開発されたのは早期警戒異常検知(EWAD)システムと呼ばれるAIアプリケーションです。SARS-CoV-2の感染拡大から得られた実際のデータを用いてテストしたところ、ウイルスの変異に伴って新たに出現する懸念のある型(VOC)を正確に予測することができたのです。アメリカのスクリップス研究所とノースウェスタン大学の科学者たちは、機械学習の手法を用いEWADを開発しました。機械学習では、膨大な量の学習データをコンピューターが分析して、パターンを発見し、アルゴリズムを開発します。そして、そのパターンが将来の未知のシナリオでどのように作用するかを予測します。


まずSARS-CoV-2変異株の感染拡大に伴う遺伝子配列、その変異株の頻度、COVID-19による世界的な死亡率などの情報がAIに与えられました。するとこのソフトウェアは、ウイルスが適応するにつれて遺伝子が変化し、通常は感染率が上昇し死亡率が低下することを見つけ出しました。

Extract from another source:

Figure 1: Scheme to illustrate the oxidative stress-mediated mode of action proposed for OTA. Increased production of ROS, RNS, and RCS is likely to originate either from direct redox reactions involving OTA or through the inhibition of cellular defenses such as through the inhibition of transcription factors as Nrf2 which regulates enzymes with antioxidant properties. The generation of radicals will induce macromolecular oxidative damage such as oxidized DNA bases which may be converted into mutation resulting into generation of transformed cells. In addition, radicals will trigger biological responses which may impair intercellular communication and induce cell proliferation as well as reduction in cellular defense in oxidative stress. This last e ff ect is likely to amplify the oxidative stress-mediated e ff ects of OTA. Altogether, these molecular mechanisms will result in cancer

スクリプス研究所の微生物学者、ウィリアム・バルチ氏は以下のように述べています。

We could see key gene variants appearing and becoming more prevalent, as the mortality rate also changed, and all this was happening weeks before the VOCs containing these variants were officially designated by the WHO.


— 引用:ScrippsResearch

「死亡率が変化するにつれて、重要な遺伝子変異が出現し、より一般的になっていくのがわかりました。これらの変異体を含むVOCがWHOによって正式に指定される数週間前に、このようなことが起こっていたのです。(ScrippsResearch)」

研究チームがここで使用した具体的な手法は、ガウス過程ベースの空間共分散と呼ばれるものです。基本的にはデータポイントの平均だけでなく、それらの間の関係も使用して、新しいデータを予測するために既存のデータセットの数字を解析します。すでに起こったことをモデルにテストし、実際のデータと予測されたデータの間に近い一致を発見することで、ワクチンやマスク着用などの対策がウイルスの進化をどのように引き起こすかを予測するEWADの有効性を証明することができました。バルチ氏は以下のように述べています。

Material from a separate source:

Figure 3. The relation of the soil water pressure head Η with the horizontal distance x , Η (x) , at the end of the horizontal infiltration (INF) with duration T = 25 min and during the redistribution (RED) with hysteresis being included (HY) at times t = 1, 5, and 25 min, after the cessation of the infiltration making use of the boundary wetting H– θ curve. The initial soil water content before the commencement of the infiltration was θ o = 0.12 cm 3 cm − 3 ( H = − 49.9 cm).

One of the big lessons of this work is that it is important to take into account not just a few prominent variants, but also the tens of thousands of other undesignated variants, which we call the ‘variant dark matter.


— 引用:ScrippsResearch

「この研究の大きな教訓のひとつは、少数の顕著な変異株だけでなく、我々が『変異株ダークマター』と呼んでいる数万の他の未指定の変異株も考慮することが重要だということです。(ScrippsResearch)」

研究者たちによれば、このAIアルゴリズムは、それ以前に検出されなかったウイルス進化の “法則”を発見することができたとし、これが新たなパンデミックに立ち向かう際に重要となるだろうと述べています。それだけでなく、今回開発されたシステムは、ウイルス生物学の基本をより深く理解することに繋がるかもしれません。そうすれば、治療法やその他の公衆衛生対策の改善に役立てることができるでしょう。スクリプス研究所の数学者ベン・カルバリー氏は、「このシステムとその基礎となる技術的手法は、将来多くの応用が考えられます」と述べています。